US Open: Justin Rose’s landmark triumph was built on greatness

Englishman breaks his Major duck with a performance that is sure to live long in the memory
Reuters
Kevin Garside18 June 2013

If the measure of a champion is not only the scale of his win but the manner in which it is delivered then Justin Rose can be doubly proud of his victory at the US Open, his maiden major championship and the first by an Englishman for 17 years.

The glance to the heavens, accompanied by a kiss, was a tribute to his father, Ken, the figure behind his early grounding in the game, who died a decade ago of leukaemia. It was, Rose said, his father about whom he was thinking as he closed out the championship over the hardest holes in golf.

"It wasn't lost on me that today was Father's Day,” he said. “A lot of us come from great men and we have that responsibility to show our children what a great man can be. My goal was to carry myself in a way that I could be proud. I couldn't help but look up to the heavens and think my dad had something to do with it.”

The scenes at the final hole will live with Rose for the rest of his days. Though Nick Faldo was the last from England to win a major at the Masters in 1996 we must go all the way back to 1970 to find a name from the mother country engraved on the US Open trophy, that of Tony Jacklin.

If Rose never wins another major the memory of what he achieved will sustain him. This is no ordinary course, no routine event. The US Open makes the greatest demand of a golfer and had to be won. When the pressure was at its height Rose was the man who dared to win, seeing off not any rank and file tour player but American hall-of-famer Phil Mickelson down the stretch, as they say in these parts.

Rose’s tee shots at the forbidding 17th and 18th holes were gun-barrel straight, the latter landing a metre from the Hogan plaque. Symbolism was dripping off his club when he lashed his approach to the back of the green, emulating the Hogan 1-iron in 1950, framed for all time in the iconic photograph taken by Hy Peskin. Having only narrowly missed the pin Rose left his third shot, hit through the fringe with a 3-wood, on the rim of the cup for a tap-in par.

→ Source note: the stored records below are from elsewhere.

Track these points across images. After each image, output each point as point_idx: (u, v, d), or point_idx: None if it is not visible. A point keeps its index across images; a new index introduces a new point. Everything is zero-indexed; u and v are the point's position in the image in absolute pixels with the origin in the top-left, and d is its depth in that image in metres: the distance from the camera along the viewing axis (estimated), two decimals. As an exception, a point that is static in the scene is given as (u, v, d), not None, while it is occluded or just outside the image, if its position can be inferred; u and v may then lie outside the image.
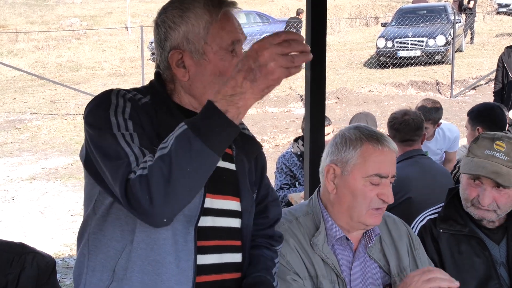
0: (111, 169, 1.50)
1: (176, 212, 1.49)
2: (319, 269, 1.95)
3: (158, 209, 1.43)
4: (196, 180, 1.45)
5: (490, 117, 4.12)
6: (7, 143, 10.94)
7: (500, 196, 2.31)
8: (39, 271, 2.11)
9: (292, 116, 12.21)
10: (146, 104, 1.65)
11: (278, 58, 1.35)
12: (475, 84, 14.22)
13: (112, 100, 1.60)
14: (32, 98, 14.63)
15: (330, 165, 2.01)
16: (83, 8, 31.25)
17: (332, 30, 22.56)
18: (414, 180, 3.54)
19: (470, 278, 2.34)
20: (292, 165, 4.83)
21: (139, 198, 1.42)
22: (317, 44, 3.16)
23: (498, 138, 2.35)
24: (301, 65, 1.40)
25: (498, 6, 26.13)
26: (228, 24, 1.66)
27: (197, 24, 1.64)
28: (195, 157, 1.41)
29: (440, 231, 2.42)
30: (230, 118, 1.41)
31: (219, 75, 1.64)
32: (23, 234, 6.51)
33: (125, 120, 1.56)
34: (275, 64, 1.35)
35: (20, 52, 21.12)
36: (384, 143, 1.99)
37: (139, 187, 1.42)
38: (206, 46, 1.64)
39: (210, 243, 1.66)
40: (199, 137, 1.40)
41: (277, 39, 1.36)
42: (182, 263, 1.58)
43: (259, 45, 1.37)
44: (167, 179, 1.40)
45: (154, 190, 1.41)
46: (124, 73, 17.73)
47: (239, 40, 1.68)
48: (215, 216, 1.68)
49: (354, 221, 1.98)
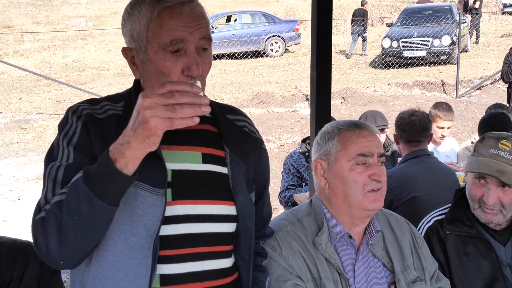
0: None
1: (74, 256, 1.51)
2: (322, 270, 1.94)
3: (53, 253, 1.47)
4: (86, 228, 1.44)
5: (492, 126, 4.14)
6: (13, 143, 10.99)
7: (505, 196, 2.31)
8: (43, 269, 2.12)
9: (297, 116, 12.20)
10: (111, 116, 1.62)
11: (156, 107, 1.33)
12: (480, 84, 14.19)
13: (68, 120, 1.61)
14: (38, 98, 14.68)
15: (316, 160, 2.05)
16: (89, 8, 31.34)
17: (337, 30, 22.56)
18: (419, 179, 3.55)
19: (477, 280, 2.34)
20: (300, 166, 4.83)
21: (38, 240, 1.48)
22: (322, 44, 3.17)
23: (504, 138, 2.36)
24: (195, 118, 1.35)
25: (504, 6, 26.03)
26: (168, 22, 1.54)
27: (139, 21, 1.57)
28: (83, 205, 1.41)
29: (447, 232, 2.42)
30: (119, 168, 1.40)
31: (162, 76, 1.56)
32: (28, 234, 6.52)
33: (68, 146, 1.56)
34: (151, 113, 1.33)
35: (26, 52, 21.18)
36: (361, 126, 2.01)
37: (40, 230, 1.47)
38: (148, 44, 1.57)
39: (183, 251, 1.60)
40: (88, 186, 1.41)
41: (161, 90, 1.34)
42: (138, 279, 1.55)
43: (144, 94, 1.36)
44: (59, 225, 1.44)
45: (49, 235, 1.45)
46: (129, 73, 17.72)
47: (183, 39, 1.54)
48: (191, 222, 1.61)
49: (354, 209, 1.97)
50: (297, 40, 20.71)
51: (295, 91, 14.08)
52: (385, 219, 2.16)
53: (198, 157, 1.66)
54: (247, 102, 13.22)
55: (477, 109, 12.26)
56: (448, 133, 5.04)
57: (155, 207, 1.54)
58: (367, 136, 1.99)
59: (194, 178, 1.64)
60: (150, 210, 1.54)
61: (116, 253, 1.55)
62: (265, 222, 1.93)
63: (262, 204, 1.88)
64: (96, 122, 1.58)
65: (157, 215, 1.54)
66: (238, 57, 18.64)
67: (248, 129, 1.82)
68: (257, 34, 19.80)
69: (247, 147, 1.77)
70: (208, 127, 1.72)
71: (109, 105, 1.64)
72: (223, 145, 1.71)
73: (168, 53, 1.55)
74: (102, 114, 1.61)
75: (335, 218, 2.02)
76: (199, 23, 1.57)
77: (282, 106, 13.03)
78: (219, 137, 1.71)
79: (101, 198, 1.41)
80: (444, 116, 4.90)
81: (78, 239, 1.45)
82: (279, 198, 4.89)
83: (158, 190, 1.55)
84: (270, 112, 12.69)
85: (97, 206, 1.42)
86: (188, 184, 1.62)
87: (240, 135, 1.76)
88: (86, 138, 1.56)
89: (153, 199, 1.54)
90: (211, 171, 1.67)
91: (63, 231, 1.43)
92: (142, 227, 1.54)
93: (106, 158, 1.40)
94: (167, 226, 1.57)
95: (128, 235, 1.54)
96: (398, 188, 3.51)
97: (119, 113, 1.62)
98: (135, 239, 1.54)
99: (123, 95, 1.70)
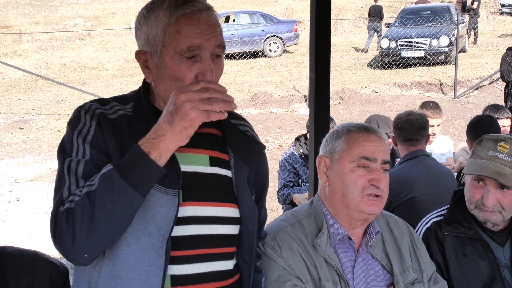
0: (54, 197, 1.58)
1: (98, 248, 1.53)
2: (322, 271, 1.95)
3: (79, 245, 1.48)
4: (117, 218, 1.49)
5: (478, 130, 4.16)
6: (11, 144, 10.98)
7: (504, 198, 2.32)
8: (52, 280, 2.09)
9: (296, 116, 12.21)
10: (122, 116, 1.65)
11: (194, 100, 1.43)
12: (478, 85, 14.21)
13: (81, 118, 1.63)
14: (37, 99, 14.67)
15: (320, 156, 2.06)
16: (87, 8, 31.28)
17: (336, 30, 22.56)
18: (418, 180, 3.56)
19: (475, 281, 2.35)
20: (294, 162, 4.89)
21: (63, 232, 1.48)
22: (321, 44, 3.18)
23: (502, 140, 2.36)
24: (225, 112, 1.47)
25: (502, 7, 26.06)
26: (186, 28, 1.57)
27: (156, 26, 1.60)
28: (117, 196, 1.46)
29: (445, 233, 2.43)
30: (153, 160, 1.47)
31: (176, 80, 1.59)
32: (28, 235, 6.53)
33: (83, 143, 1.59)
34: (190, 105, 1.43)
35: (24, 53, 21.15)
36: (370, 130, 2.02)
37: (65, 221, 1.48)
38: (164, 49, 1.59)
39: (192, 252, 1.64)
40: (123, 177, 1.46)
41: (196, 86, 1.46)
42: (150, 278, 1.57)
43: (178, 90, 1.46)
44: (90, 216, 1.46)
45: (77, 226, 1.47)
46: (128, 74, 17.76)
47: (200, 46, 1.57)
48: (200, 224, 1.65)
49: (351, 210, 1.97)
50: (295, 41, 20.72)
51: (294, 91, 14.09)
52: (385, 221, 2.16)
53: (205, 160, 1.70)
54: (245, 103, 13.22)
55: (475, 109, 12.27)
56: (439, 130, 5.07)
57: (167, 207, 1.57)
58: (375, 141, 1.99)
59: (203, 180, 1.68)
60: (162, 210, 1.57)
61: (128, 253, 1.58)
62: (261, 225, 1.96)
63: (260, 208, 1.90)
64: (108, 121, 1.62)
65: (170, 215, 1.57)
66: (236, 57, 18.64)
67: (250, 134, 1.85)
68: (256, 35, 19.80)
69: (249, 151, 1.80)
70: (213, 131, 1.75)
71: (119, 106, 1.68)
72: (227, 148, 1.75)
73: (184, 59, 1.58)
74: (112, 114, 1.65)
75: (335, 219, 2.02)
76: (215, 31, 1.61)
77: (280, 106, 13.03)
78: (223, 141, 1.74)
79: (135, 189, 1.47)
80: (432, 114, 4.93)
81: (109, 230, 1.49)
82: (277, 196, 4.92)
83: (171, 191, 1.58)
84: (269, 112, 12.69)
85: (131, 196, 1.47)
86: (197, 186, 1.66)
87: (243, 140, 1.79)
88: (100, 136, 1.60)
89: (165, 200, 1.57)
90: (217, 174, 1.71)
91: (95, 221, 1.46)
92: (154, 227, 1.57)
93: (140, 151, 1.47)
94: (177, 227, 1.60)
95: (140, 235, 1.57)
96: (396, 189, 3.52)
97: (129, 114, 1.67)
98: (147, 239, 1.57)
99: (131, 97, 1.73)
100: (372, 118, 5.29)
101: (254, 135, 1.88)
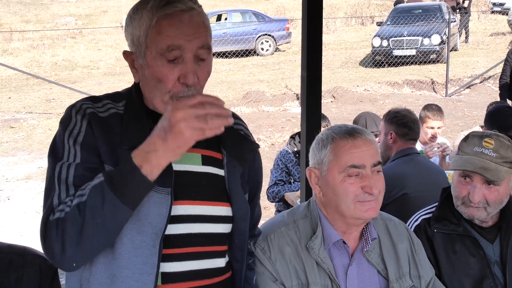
0: (44, 200, 1.58)
1: (87, 257, 1.54)
2: (311, 275, 1.92)
3: (68, 254, 1.49)
4: (107, 229, 1.50)
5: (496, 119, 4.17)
6: (2, 143, 10.92)
7: (489, 193, 2.34)
8: (41, 274, 2.10)
9: (288, 115, 12.21)
10: (113, 115, 1.64)
11: (190, 119, 1.38)
12: (470, 83, 14.25)
13: (72, 118, 1.62)
14: (27, 97, 14.59)
15: (309, 169, 2.03)
16: (78, 7, 31.15)
17: (327, 29, 22.58)
18: (410, 176, 3.57)
19: (465, 277, 2.36)
20: (288, 161, 4.89)
21: (53, 242, 1.49)
22: (313, 43, 3.17)
23: (487, 136, 2.39)
24: (221, 127, 1.41)
25: (493, 6, 26.18)
26: (167, 29, 1.55)
27: (139, 27, 1.59)
28: (108, 210, 1.46)
29: (435, 230, 2.44)
30: (144, 174, 1.46)
31: (158, 82, 1.58)
32: (18, 234, 6.50)
33: (74, 145, 1.58)
34: (185, 125, 1.38)
35: (15, 51, 21.03)
36: (355, 134, 1.95)
37: (55, 232, 1.48)
38: (147, 50, 1.59)
39: (184, 250, 1.64)
40: (113, 191, 1.46)
41: (192, 101, 1.39)
42: (144, 277, 1.57)
43: (174, 105, 1.41)
44: (80, 228, 1.47)
45: (67, 236, 1.47)
46: (119, 72, 17.69)
47: (180, 46, 1.55)
48: (192, 222, 1.65)
49: (347, 218, 1.95)
50: (287, 39, 20.71)
51: (286, 90, 14.09)
52: (384, 224, 2.13)
53: (198, 159, 1.70)
54: (237, 101, 13.21)
55: (467, 107, 12.33)
56: (439, 133, 5.08)
57: (160, 206, 1.57)
58: (361, 146, 1.93)
59: (194, 179, 1.68)
60: (156, 209, 1.57)
61: (122, 251, 1.58)
62: (254, 223, 1.96)
63: (254, 206, 1.90)
64: (99, 121, 1.61)
65: (163, 214, 1.57)
66: (228, 56, 18.61)
67: (244, 133, 1.85)
68: (248, 33, 19.78)
69: (243, 150, 1.80)
70: None
71: (111, 104, 1.67)
72: (220, 147, 1.75)
73: (164, 60, 1.57)
74: (104, 112, 1.64)
75: (330, 223, 2.00)
76: (198, 32, 1.58)
77: (272, 105, 13.03)
78: (216, 140, 1.72)
79: (124, 203, 1.48)
80: (433, 116, 4.94)
81: (98, 240, 1.50)
82: (266, 193, 4.91)
83: (163, 189, 1.58)
84: (261, 111, 12.69)
85: (121, 210, 1.48)
86: (188, 185, 1.66)
87: (237, 138, 1.78)
88: (91, 137, 1.59)
89: (158, 198, 1.57)
90: (210, 173, 1.71)
91: (84, 233, 1.47)
92: (147, 226, 1.57)
93: (132, 165, 1.46)
94: (169, 225, 1.60)
95: (134, 233, 1.57)
96: (388, 186, 3.47)
97: (120, 112, 1.65)
98: (140, 237, 1.57)
99: (123, 94, 1.72)
100: (362, 116, 5.30)
101: (248, 133, 1.87)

Mickelson still had a birdie to force a play-off but without a driver in the bag was always going to struggle to advance his ball far enough up the hill off the tee. He was short with his approach and needed to chip in to take Rose to extra time. Not even Lefty on his 43rd birthday could conjure that kind of magic.

And so Rose had done it at last, 15 years after blazing into this sporting life at Royal Birkdale, a 17-year-old boy chipping in for fourth place at The Open. He turned pro immediately, racking up those 21 missed cuts that for so long defined him. He can forget about them now.

“When I was missing 21 cuts in a row, I was just trying to not fade away, really. I just didn't want to be known as a one hit wonder, a flash in the pan,” he said. “I believed in myself inherently, deep down I always knew that I had a talent to play the game. I thought that if I put talent and hard work together, surely it will work out in the end.

“The other thing that I was able to do during that period was not beat myself further and further into the ground. If I missed a cut by five one week and by two the next week, I would kind of tell myself that I was getting better.

“But also there have been times in my career when I found it hard to close out tournaments, and I think a lot of that goes back to that sort of scar tissue of early in my career. I feel like since I started winning in 2010, I had a two win season over here on the PGA TOUR, that was when I first felt like I was over the start to my pro career and I could move on and believe in myself and be confident and trust myself under pressure.”